Back To Basics: Data Classification

Posted 07/29/2016 by Commvault

"Data classification is the process of sorting and categorizing data into various types, forms or any other distinct class. Data classification enables the separation and classification of data according to data set requirements for various business or personal objectives. It is mainly a data management process."1

While most data centers begin as being “purpose built” for a specific application, over time we see incremental changes take place that usually take the scope and character of the data center far from its original purpose. These changes are usually due to mergers and acquisitions, changes in the organization’s mission and shifts in technology such as adoption of virtual servers and hyper converged systems.

Having completed this task allows and organization to categorize and separate data by a number of different metadata variables including: by type, by physical geography, by network, by user and by group. Mastery of these simple variables gives the organization these benefits:

Service Level Agreements

  • Mapping specific data to specific applications and business services and making sure that the infrastructure (storage and network) allows for proper service levels.
  • Storing the right data in the right location, including proper SAN LUNS for snapshot RPO


Risk Mitigation (Business Continuity/DR)

  • Identifying truly business critical data as part of a business continuity and disaster recovery plan and leveraging SLA’s
  • Cost of downtime is reduced because business critical workloads can be identified and recovered with faster RTO and synchronization to the cloud



  • Payment Card Compliance: such as PCI compliance where payment information would be separated from other user data or from the payload being delivered upon successful completion of payment
  • Patient Data Compliance: keeping hospital patient data confidential, which might include separating patient billing information from sensitive imaging or doctor summary notes
  • Geographical compliance: keeping financial data within a specific countries’ geographical borders


Space Saving

  • Making sure that data is stored at the proper tier versus its true value to the organization.
  • Automatic archiving of data based on metadata rules, taking into consideration compliance drivers such as geography and file extension rules


Cloud (OPEX) Efficiencies

  • Utilizing the proper cloud products for the proper type of data, for both storage and compute
  • Migrating raw data and virtual workloads between terrestrial data centers and cloud based on business rules


Rules Engine

  • Creation of policies that map business rules to actual data
  • Alerting and reporting as to the disposition of that data


API Integration

  • Bidirectional integration to other tools such as service desk or ITIL type conductors that require an inventory of available data and file systems
  • Workflow automation to allow scheduled execution of complex tasks with decision trees and nested dependencies


As you can see, we’re not just talking about creating a big pile of file directories. It is important to be able to understand the differences between a regular file or a folder, and data that’s inside of a container, such a virtual disk, or inside of BLOB space. So, a good data classification solution has to be able to talk to both hypervisors and applications. And then it has to be able to reconcile what it finds to the file system upon which those applications reside.

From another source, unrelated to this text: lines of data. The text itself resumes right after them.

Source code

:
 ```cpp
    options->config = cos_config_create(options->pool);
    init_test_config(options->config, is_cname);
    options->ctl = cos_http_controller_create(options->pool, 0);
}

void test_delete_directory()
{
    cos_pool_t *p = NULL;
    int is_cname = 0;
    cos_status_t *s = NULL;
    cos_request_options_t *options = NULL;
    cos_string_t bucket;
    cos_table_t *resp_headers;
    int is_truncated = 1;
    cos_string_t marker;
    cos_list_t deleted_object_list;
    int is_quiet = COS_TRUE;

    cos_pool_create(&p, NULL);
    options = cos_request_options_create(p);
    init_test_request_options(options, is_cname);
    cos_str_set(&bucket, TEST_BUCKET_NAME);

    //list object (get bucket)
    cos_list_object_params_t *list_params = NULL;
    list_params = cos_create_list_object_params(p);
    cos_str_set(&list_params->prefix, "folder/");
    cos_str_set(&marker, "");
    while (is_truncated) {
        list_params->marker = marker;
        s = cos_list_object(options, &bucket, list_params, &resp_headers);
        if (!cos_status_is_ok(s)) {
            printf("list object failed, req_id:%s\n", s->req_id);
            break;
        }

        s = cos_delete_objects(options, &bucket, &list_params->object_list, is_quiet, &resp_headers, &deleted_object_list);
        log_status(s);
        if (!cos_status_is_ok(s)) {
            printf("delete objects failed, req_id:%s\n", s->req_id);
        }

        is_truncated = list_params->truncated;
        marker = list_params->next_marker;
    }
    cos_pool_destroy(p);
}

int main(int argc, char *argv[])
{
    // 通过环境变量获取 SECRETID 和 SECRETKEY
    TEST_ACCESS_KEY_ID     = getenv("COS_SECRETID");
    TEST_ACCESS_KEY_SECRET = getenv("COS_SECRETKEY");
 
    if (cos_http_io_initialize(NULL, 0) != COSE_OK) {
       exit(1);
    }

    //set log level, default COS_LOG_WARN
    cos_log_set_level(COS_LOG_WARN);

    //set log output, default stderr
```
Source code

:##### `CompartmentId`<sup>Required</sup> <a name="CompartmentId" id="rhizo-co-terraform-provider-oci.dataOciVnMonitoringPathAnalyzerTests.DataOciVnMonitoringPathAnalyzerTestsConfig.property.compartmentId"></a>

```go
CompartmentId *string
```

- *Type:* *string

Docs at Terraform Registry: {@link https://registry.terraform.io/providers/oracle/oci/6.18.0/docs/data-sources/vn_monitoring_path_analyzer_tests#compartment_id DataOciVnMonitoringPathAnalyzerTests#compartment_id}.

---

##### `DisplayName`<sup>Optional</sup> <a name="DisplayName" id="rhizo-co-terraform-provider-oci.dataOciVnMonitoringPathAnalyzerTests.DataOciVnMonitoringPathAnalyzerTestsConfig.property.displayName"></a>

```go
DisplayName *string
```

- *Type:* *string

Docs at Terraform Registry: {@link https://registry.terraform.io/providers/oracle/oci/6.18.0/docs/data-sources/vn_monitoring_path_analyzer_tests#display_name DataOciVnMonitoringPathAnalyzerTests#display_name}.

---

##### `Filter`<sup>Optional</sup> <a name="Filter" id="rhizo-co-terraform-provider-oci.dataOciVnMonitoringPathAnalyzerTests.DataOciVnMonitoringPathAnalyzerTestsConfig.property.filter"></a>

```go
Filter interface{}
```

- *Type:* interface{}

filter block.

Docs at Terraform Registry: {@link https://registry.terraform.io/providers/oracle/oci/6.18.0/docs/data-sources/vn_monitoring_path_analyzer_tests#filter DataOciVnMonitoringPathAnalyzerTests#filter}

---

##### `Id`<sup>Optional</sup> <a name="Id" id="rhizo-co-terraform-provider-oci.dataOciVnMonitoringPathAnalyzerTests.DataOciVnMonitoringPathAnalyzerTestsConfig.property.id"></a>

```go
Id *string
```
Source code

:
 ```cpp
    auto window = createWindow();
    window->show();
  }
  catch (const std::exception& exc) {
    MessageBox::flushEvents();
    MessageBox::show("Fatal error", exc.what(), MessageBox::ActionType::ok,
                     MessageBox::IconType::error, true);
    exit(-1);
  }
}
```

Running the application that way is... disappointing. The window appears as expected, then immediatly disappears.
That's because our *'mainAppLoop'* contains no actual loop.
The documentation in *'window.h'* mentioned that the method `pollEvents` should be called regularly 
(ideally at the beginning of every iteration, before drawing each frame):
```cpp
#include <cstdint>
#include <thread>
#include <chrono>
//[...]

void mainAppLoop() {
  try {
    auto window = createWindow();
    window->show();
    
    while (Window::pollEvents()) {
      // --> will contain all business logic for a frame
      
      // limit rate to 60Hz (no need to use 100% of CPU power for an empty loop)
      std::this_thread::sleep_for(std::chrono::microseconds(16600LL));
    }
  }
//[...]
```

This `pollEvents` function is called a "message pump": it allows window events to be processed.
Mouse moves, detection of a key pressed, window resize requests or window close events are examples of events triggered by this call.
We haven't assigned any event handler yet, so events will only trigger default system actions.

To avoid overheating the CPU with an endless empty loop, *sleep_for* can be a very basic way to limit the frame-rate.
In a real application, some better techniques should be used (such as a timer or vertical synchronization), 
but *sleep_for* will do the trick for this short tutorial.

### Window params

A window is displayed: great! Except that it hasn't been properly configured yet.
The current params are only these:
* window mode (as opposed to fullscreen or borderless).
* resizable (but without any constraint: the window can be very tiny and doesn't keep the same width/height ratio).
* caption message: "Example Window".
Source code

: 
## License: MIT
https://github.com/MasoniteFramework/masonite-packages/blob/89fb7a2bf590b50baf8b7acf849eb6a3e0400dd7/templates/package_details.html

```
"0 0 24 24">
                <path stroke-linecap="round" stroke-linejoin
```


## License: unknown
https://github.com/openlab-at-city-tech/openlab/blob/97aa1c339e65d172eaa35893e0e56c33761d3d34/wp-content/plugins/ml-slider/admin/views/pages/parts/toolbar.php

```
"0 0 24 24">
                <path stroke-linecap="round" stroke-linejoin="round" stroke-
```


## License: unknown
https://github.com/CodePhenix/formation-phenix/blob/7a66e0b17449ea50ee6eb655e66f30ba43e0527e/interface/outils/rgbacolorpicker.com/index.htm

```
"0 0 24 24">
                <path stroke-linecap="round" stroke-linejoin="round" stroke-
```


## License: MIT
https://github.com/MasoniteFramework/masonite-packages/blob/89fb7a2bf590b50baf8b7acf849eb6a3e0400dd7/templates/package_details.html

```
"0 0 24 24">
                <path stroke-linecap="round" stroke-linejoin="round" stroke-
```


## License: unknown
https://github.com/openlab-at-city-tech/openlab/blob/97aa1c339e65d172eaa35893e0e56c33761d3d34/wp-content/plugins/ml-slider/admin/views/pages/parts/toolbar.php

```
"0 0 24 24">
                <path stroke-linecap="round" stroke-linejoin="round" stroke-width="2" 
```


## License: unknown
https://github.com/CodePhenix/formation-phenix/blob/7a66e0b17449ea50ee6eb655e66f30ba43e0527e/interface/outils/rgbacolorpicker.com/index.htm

A good solution also needs to be fast, because some of the data that needs to be accounted for in a modern data center probably lives inside of a SAN snapshot, and may only be there for a brief period of time. So add in the need for visibility at the snapshot layer, and to be able to tie all of that together into something easily understood by an administrator, “According to this report, that mission critical SQL database lives in a Windows 2013 Hyper-V guest on volume 4 of that SAN, which last snapped 3 hours ago, boss…”

Once data has been classified, the next challenge is to take actions based on what has been found. Truly comprehensive data management strategies need to be able to do more than just provide an inventory. Both ad-hoc actions and repeatable policies should be put into action based on what is found.

Data classification is the first step toward creating a sane data lifecycle management strategy for your organization. Commvault has been helping its customers with data classification for over 20 years while also now providing a complete data lifecycle platform, which includes cloud and infrastructure management, disaster recovery and data protection.